Watching: ‘Something Very Bad’ Is Good, Actually
And you thought your wedding was stressful.
Watching
March 30, 2026

Not your normal wedding jitters

A man and woman sit at a dark dining table illuminated by yellow candles.
Camila Morrone and Adam DiMarco star in “Something Very Bad Is Going to Happen.” Netflix

By Jen Chaney

Dear Watchers,

If the pop culture of the past decade has taught us anything, it’s that no one should visit rich people in remote locations. Apparently Rachel (Camila Morrone), half of the engaged couple at the center of “Something Very Bad Is Going to Happen,” must have missed “Get Out,” the first two “Knives Out” movies and basically every “Succession” episode set outside New York City.

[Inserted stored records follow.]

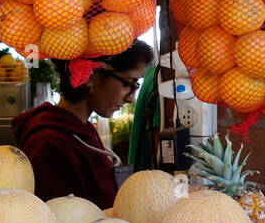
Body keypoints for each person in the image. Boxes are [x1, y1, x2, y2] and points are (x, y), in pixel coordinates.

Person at [10, 40, 156, 209]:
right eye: (128, 84)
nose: (131, 98)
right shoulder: (49, 145)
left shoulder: (81, 131)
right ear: (91, 76)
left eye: (136, 86)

In the first episode of this matrimonial horror show, now streaming on Netflix, Rachel happily heads to upstate New York with her fiancé, Nicky (Adam DiMarco of “The White Lotus”). They plan to wed at the woodsy retreat owned by Nicky’s wealthy family, whom Rachel has not met. Immediately upon arrival, she feels an inescapable dread. Perhaps it’s all the taxidermied animals on the premises, or Nicky’s creepy siblings, or, I don’t know, the returned wedding invitation from an anonymous sender that has “DON’T MARRY HIM” scrawled on the back. The vibes are less “Father of the Bride” and more “Ready or Not.”

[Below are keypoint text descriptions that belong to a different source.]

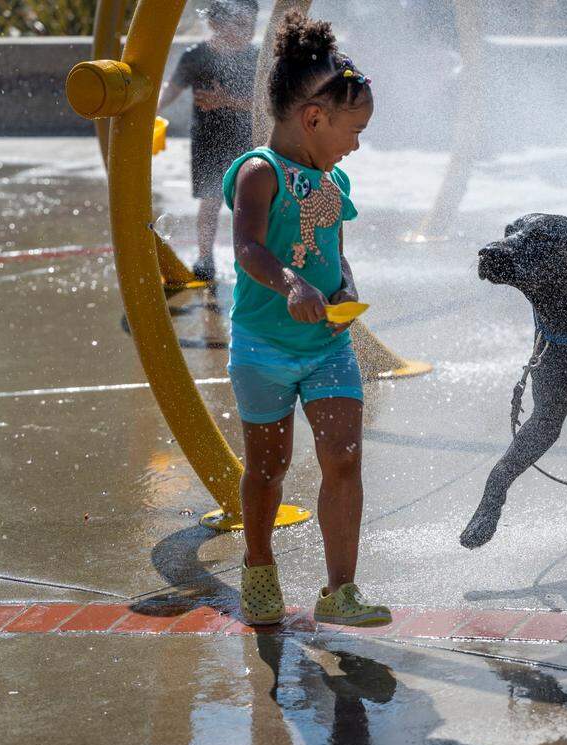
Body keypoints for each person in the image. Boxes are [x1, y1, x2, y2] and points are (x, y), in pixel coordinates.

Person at [223, 12, 389, 627]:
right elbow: (246, 248)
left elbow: (333, 253)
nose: (355, 144)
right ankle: (259, 565)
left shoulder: (332, 180)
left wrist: (342, 288)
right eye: (354, 129)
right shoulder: (260, 170)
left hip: (325, 346)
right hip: (264, 346)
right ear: (313, 118)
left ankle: (339, 589)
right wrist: (290, 282)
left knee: (343, 455)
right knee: (269, 467)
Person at [158, 0, 259, 283]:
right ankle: (205, 258)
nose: (247, 32)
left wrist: (229, 101)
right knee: (210, 201)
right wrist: (147, 113)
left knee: (250, 203)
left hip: (248, 142)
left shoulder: (256, 58)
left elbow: (267, 105)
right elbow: (170, 90)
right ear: (215, 24)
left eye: (250, 25)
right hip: (208, 140)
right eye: (239, 24)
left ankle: (252, 259)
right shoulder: (196, 57)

Vibes are the best thing about this series, executive produced by Matt and Ross Duffer, their first post-“Stranger Things” effort. Over its eight episodes, the creator Haley Z. Boston (“Guillermo del Toro’s Cabinet of Curiosities”) and her collaborators keep the audience in a constant state of unease with a series of familiar but effective horror tropes. There are slow pans across mysterious rooms, jump scares, voluminous amounts of blood and several nods to found footage films like “The Blair Witch Project.” Like so many Netflix shows, this one is dark — literally. Expect to turn up the brightness on your screen.

In the early episodes, “Something Very Bad Is Going to Happen” seems like a commentary on the insularity and arrogance of the upper class. But it is ultimately more interested in how society and childhood trauma shape our expectations about marriage. While the story occasionally gets bogged down in the details surrounding a possible family curse, the performances, particularly from an emotionally layered Morrone and Jennifer Jason Leigh, as Nicky’s gently manipulative mother, keep the drama grounded just enough in something resembling reality. After all, the anxiety that often precedes a wedding is relatable. Hopefully all the bloodshed and terror is less so.

Also this week

A man wearing a Los Angeles Clippers jersey No. 7 lays a basketball toward the hoop.
“Untold: The Death & Life of Lamar Odom” explores the life of the former basketball star. Netflix
  • The first two episodes of the three-part docuseries “Henry David Thoreau” — featuring voice work by George Clooney, Jeff Goldblum and Meryl Streep — debut on Monday, on PBS; the third and final installment airs Tuesday.
  • “If It’s Tuesday, It’s Murder” is the outstanding title of a new Spanish series about a mysterious death among a group of tourists in Lisbon; it arrives on Tuesday, on Hulu.
  • The sixth season of “Untold,” the docuseries that is part true crime and part “30 for 30,” releases the first of its four feature-length episodes, “The Death & Life of Lamar Odom,” on Tuesday, on Netflix.
  • The third season “XO, Kitty” (a spinoff of “To All the Boys,” the film series based on Jenny Han’s teen romance novels) lands on Thursday, on Netflix.
  • James Marsden joins Jon Hamm in the second season of “Your Friends & Neighbors,” premiering on Friday, on Apple TV.